### Exercise instructions
Could you print exactly the lines of the listing below, starting at the line that has "middle pip: (149, 172)" and ending at the line that has "pinky tip: (152, 218)", and only those lines?
── Information shown
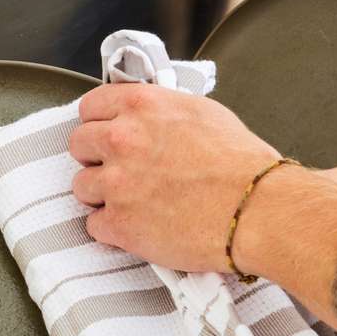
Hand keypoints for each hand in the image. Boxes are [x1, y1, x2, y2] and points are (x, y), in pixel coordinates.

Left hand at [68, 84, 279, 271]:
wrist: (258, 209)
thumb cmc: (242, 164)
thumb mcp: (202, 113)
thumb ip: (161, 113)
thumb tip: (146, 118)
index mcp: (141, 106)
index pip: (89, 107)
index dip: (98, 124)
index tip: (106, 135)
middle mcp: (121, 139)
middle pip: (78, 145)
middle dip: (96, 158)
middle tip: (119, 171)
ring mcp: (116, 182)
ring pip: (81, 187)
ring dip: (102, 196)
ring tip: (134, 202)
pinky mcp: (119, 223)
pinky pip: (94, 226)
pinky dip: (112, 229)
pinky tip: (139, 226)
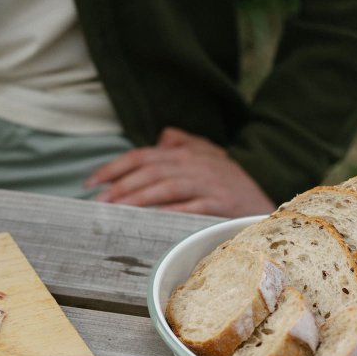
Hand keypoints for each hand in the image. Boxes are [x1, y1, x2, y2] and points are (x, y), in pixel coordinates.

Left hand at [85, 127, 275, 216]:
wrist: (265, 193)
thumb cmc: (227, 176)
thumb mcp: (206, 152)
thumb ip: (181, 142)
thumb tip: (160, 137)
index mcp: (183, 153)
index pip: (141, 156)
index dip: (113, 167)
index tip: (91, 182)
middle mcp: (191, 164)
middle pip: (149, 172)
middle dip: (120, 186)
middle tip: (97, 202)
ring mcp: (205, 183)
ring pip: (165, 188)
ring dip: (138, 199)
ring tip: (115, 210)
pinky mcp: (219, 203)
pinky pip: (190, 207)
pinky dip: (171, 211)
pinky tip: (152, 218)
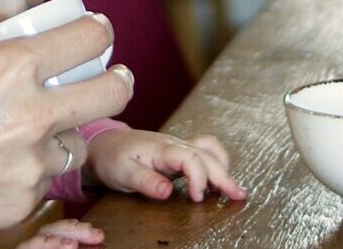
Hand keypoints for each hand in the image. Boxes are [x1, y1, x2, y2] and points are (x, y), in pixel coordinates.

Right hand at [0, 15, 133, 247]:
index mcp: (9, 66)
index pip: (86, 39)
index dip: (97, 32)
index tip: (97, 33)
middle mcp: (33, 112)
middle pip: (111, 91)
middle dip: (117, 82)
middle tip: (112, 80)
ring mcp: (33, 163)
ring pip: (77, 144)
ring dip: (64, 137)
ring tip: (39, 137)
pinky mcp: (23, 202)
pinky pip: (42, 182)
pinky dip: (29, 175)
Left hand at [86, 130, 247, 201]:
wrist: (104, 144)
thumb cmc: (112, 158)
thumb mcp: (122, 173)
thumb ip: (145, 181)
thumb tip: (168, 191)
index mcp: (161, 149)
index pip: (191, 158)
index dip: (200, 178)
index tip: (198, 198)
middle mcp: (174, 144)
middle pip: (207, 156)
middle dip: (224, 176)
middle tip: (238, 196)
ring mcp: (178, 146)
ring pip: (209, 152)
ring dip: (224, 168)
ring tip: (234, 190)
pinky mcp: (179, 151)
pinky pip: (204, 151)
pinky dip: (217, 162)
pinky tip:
────
### Output for this exercise
middle pip: (149, 172)
middle dip: (120, 186)
middle tip: (97, 202)
ring mcp: (205, 183)
ring pip: (165, 188)
ring dip: (138, 199)
ring tip: (115, 210)
pinky mcp: (219, 203)
pinky pip: (190, 207)
pinky dip: (171, 211)
pinky tip: (152, 218)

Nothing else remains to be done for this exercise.